After testing is completed, a dedicated Blue Team is formed to report on the testing and the lessons learned. This group consists where applicable of key cyber security and IT personnel in those functions that were tested at the time in question. Service provider personnel may join the Blue Team. The Blue Team will take part in test summaries, walkthroughs and reporting.
Threat intelligence provider
The threat intelligence provider is the entity who prepares the targeted cyber security threat intelligence report pertaining to the financial entity. This report contains intelligence about the cyber security and attack surface of the financial entity. The report contains the same information that an advanced cyber security threat actor would gather when preparing an attack on a target organization and its functions.

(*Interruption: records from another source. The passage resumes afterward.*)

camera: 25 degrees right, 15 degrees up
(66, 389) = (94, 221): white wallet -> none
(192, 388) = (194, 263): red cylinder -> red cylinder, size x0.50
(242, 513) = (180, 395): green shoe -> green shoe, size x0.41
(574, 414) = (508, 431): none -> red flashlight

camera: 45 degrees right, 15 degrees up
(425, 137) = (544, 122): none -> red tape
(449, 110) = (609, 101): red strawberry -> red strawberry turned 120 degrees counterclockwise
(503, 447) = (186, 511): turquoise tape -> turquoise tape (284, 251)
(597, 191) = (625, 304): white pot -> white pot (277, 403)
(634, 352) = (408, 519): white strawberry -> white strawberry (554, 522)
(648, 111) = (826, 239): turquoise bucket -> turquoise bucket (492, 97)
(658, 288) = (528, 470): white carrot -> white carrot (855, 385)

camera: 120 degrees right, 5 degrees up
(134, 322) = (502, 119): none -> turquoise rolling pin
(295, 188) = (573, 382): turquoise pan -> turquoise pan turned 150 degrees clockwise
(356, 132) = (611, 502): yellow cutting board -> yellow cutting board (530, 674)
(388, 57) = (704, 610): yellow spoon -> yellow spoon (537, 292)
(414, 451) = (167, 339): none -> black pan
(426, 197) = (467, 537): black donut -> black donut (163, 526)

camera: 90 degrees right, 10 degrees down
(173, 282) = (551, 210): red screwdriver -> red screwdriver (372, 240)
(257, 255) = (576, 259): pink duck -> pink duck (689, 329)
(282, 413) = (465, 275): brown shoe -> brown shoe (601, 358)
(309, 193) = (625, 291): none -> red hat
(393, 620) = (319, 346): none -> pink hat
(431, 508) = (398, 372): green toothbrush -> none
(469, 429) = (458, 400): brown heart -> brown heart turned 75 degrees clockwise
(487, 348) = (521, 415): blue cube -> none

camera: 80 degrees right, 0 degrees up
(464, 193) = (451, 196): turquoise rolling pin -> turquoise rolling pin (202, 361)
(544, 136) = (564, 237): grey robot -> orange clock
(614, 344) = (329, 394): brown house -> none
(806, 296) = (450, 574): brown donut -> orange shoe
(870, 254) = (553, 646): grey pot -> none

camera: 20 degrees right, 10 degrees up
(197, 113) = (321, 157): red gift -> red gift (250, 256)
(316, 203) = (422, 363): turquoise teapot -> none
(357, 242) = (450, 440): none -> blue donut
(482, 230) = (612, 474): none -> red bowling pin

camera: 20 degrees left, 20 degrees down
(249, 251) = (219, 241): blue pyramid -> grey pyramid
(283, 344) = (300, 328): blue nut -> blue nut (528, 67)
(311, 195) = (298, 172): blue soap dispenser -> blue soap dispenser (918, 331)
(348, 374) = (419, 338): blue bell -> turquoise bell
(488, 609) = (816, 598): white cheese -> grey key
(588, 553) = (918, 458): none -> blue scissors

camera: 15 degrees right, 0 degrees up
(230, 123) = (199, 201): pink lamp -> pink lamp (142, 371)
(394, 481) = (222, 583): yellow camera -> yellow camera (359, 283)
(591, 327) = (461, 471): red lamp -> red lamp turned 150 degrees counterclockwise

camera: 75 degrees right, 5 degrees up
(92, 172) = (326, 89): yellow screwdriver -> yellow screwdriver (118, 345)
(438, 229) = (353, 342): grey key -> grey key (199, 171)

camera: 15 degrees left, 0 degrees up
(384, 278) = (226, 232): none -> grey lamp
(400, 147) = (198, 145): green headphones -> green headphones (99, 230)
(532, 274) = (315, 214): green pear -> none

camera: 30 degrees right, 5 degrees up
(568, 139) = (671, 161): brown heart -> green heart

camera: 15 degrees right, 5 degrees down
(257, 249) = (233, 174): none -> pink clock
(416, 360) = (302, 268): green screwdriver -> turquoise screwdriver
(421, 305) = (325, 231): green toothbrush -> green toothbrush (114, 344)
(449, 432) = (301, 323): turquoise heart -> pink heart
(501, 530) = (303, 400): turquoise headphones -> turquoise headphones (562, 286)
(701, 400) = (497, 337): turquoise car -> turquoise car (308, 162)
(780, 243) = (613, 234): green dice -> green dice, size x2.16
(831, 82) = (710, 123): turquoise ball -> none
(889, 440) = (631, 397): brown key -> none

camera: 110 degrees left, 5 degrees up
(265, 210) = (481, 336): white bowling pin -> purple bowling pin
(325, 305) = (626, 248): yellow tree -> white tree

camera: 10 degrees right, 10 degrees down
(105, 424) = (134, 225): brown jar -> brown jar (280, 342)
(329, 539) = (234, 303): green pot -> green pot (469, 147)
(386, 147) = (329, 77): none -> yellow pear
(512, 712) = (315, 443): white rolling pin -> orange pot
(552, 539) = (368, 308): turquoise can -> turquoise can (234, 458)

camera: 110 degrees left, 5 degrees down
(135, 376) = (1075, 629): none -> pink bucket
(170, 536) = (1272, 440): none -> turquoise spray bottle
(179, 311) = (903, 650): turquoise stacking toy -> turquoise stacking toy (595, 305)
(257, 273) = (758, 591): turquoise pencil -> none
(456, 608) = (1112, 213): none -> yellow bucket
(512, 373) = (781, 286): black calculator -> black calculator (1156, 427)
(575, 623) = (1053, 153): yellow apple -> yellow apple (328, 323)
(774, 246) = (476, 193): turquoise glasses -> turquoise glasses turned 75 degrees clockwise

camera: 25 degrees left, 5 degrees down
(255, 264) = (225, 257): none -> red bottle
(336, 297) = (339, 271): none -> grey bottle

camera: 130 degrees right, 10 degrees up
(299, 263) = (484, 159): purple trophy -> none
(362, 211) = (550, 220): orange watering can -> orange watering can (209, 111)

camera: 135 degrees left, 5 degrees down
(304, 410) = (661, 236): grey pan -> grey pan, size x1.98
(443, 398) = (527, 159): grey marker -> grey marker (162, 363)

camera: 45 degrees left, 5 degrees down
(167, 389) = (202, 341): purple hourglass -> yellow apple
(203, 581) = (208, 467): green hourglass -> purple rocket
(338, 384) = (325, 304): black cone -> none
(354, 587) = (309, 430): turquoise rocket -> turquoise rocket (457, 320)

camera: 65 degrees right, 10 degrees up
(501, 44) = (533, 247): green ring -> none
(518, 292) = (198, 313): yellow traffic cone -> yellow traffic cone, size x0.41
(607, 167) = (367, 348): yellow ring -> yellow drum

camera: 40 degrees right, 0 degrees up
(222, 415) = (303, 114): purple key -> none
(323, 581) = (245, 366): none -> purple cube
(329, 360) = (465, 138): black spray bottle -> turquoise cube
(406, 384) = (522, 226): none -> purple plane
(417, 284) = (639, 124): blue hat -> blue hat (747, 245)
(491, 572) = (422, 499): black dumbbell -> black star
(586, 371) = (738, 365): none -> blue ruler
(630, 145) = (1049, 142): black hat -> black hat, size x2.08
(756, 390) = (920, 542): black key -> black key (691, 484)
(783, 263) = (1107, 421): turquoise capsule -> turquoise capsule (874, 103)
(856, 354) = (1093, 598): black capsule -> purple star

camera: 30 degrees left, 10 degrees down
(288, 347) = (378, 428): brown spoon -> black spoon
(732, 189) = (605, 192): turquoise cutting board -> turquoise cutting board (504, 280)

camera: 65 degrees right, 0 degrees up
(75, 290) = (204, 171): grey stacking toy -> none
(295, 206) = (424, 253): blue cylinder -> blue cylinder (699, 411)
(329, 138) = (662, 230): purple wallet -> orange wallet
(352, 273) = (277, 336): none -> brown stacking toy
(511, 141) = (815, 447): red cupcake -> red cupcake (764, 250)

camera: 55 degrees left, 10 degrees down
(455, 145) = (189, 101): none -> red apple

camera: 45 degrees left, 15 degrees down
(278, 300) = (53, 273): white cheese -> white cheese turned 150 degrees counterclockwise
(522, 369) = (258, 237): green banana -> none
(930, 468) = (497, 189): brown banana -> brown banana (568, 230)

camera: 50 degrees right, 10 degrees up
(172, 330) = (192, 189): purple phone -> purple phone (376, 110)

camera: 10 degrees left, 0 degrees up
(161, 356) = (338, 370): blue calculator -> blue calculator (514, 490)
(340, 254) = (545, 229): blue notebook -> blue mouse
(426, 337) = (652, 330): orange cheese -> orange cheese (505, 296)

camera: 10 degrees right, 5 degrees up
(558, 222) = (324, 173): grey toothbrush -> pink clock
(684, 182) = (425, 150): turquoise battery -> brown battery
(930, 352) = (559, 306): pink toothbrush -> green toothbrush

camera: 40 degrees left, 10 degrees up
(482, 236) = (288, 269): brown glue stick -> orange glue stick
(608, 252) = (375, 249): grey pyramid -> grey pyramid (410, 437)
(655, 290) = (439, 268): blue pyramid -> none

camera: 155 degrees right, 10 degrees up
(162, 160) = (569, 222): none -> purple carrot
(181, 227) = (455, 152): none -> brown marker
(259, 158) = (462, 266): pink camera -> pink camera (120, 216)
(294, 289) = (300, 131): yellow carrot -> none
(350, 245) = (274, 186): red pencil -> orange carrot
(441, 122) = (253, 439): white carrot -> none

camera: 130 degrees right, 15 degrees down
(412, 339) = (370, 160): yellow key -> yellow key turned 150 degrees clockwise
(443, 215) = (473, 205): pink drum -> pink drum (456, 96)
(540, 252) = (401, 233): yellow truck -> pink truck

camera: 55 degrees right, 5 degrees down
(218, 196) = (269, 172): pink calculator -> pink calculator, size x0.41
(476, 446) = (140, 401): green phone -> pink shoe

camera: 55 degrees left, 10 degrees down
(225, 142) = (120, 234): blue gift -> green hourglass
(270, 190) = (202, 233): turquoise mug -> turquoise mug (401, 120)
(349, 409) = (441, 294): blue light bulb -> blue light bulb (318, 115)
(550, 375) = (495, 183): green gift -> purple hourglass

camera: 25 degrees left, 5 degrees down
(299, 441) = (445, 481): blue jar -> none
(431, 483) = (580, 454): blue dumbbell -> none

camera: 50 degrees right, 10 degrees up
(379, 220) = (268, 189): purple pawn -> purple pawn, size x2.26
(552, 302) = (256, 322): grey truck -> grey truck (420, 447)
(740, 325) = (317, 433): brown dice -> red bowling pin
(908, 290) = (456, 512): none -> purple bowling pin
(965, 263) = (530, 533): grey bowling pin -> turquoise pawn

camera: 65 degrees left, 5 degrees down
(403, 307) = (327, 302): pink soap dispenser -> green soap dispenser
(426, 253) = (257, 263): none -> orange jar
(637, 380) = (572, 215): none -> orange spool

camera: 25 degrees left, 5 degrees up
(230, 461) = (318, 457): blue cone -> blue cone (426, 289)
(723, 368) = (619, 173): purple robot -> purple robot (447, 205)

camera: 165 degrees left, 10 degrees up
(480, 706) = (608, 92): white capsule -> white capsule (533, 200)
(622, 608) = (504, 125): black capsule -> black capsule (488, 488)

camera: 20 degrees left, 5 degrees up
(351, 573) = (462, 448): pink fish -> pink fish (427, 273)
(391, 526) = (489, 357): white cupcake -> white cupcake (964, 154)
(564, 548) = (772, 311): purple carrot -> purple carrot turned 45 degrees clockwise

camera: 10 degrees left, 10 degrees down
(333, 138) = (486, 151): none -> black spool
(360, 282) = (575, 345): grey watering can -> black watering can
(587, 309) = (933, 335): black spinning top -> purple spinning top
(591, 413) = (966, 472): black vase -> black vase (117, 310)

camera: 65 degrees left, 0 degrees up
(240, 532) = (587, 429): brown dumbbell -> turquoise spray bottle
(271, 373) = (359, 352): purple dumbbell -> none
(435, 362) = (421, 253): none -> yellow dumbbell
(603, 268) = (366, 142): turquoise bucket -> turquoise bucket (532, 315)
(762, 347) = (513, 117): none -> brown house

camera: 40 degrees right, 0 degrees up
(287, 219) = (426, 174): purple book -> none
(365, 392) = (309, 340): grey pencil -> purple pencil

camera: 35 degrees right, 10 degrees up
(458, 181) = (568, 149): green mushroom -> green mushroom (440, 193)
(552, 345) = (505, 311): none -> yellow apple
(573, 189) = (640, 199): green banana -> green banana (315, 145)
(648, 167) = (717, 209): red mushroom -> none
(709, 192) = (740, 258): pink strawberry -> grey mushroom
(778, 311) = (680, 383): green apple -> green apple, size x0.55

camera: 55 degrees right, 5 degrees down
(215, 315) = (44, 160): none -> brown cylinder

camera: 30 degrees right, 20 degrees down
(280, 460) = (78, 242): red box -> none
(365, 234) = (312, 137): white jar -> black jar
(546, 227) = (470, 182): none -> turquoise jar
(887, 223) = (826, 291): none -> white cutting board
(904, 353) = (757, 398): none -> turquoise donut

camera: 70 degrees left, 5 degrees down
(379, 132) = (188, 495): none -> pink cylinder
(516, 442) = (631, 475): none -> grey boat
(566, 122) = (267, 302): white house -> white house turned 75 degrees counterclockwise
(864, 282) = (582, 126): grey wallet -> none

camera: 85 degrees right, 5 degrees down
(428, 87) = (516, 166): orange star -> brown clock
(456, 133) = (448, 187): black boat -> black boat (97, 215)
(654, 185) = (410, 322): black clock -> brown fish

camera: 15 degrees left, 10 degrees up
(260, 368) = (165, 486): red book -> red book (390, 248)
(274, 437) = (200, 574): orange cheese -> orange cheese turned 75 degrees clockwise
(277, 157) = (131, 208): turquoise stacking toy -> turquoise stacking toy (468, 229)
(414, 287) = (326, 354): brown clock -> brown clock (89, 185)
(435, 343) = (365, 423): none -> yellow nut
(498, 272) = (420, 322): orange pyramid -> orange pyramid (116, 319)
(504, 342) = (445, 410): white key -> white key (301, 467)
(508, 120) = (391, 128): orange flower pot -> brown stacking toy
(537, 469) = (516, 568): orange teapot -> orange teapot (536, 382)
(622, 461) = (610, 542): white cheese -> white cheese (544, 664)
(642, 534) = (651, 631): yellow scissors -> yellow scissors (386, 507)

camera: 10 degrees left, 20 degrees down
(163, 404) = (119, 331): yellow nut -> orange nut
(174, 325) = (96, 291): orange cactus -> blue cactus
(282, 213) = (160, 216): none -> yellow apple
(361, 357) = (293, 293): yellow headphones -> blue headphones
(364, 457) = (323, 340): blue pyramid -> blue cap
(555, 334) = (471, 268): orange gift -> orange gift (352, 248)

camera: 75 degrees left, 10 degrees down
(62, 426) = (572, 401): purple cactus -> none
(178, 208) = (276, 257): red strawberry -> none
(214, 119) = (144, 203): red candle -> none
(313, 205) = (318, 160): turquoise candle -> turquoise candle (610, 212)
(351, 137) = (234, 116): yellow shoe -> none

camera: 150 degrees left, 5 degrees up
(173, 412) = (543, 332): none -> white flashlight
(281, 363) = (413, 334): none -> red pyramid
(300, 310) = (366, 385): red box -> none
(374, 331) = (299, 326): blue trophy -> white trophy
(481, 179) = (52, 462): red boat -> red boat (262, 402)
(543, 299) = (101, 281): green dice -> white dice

Red Team testing performed according to TIBER-FI is based on well-formed threat intelligence on those functions identified for testing.
The threat intelligence provider has the capability to gather and combine information from publicly available sources and otherwise, for example by obtaining information through deception from the financial entity’s personnel.
Red Team (RT)
The team performing the operational aspects of the testing is referred to as the Red Team. The Red Team is typically a commercial service provider. When a financial entity has their own internal Red Team, there must be credible controls in place to ensure that the Red Team is independent from the design, implementation and operations of tested information systems. It is essential that the Red Team has the aspect of an external advanced attacker when planning and executing testing.
A good Red Team is composed of professionals with varied sets of cyber security skills, ranging from risk management, penetration testing, targeted attacks, open source intelligence and social engineering. The size of the team varies, based on the specifics of the tested functions and the scope of testing.
Every team has a Red Team Test Manager, who acts as contact person for the team and is responsible for test planning, coordinating the team activities and reporting.
One of the key risk treatment decisions is to select a competent and experienced Red Team for the testing assignment. There is a TIBER-EU guideline about the procurement practicalities (pdf).
Nordic Financial CERT
Nordic Financial CERT (NFCERT) is a non-profit CERT organization for distributing threat information to its members. NFCERT is specialized in serving financial entities.
The Bank of Finland acquires from NFCERT the financial sector general cyber security threat landscape report for TIBER-FI. The report is confidential and available to enrolled entities for the purposes of TIBER-FI testing.